- _Information shown_
◆ ◆ ◆ ◆
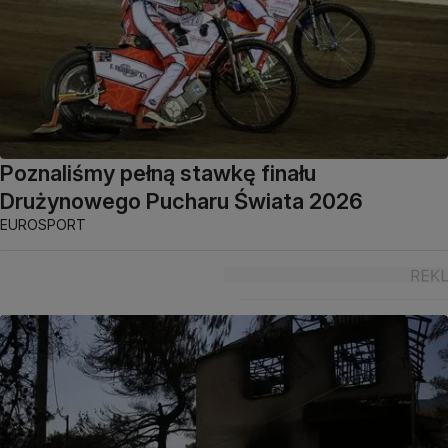
Poznaliśmy pełną stawkę finału
Drużynowego Pucharu Świata 2026
EUROSPORT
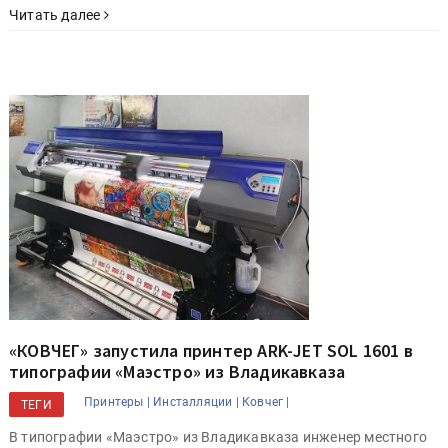
Читать далее
«КОВЧЕГ» запустила принтер ARK-JET SOL 1601 в
типографии «Маэстро» из Владикавказа
Принтеры |
Инсталляции |
Ковчег |
ТЕГИ
В типографии «Маэстро» из Владикавказа инженер местного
◆ ◆ ◆ ◆
- _Work order_
Wherever the string "Маэстро" appears in a line above, copy that line.

- _Problem solution_
типографии «Маэстро» из Владикавказа
В типографии «Маэстро» из Владикавказа инженер местного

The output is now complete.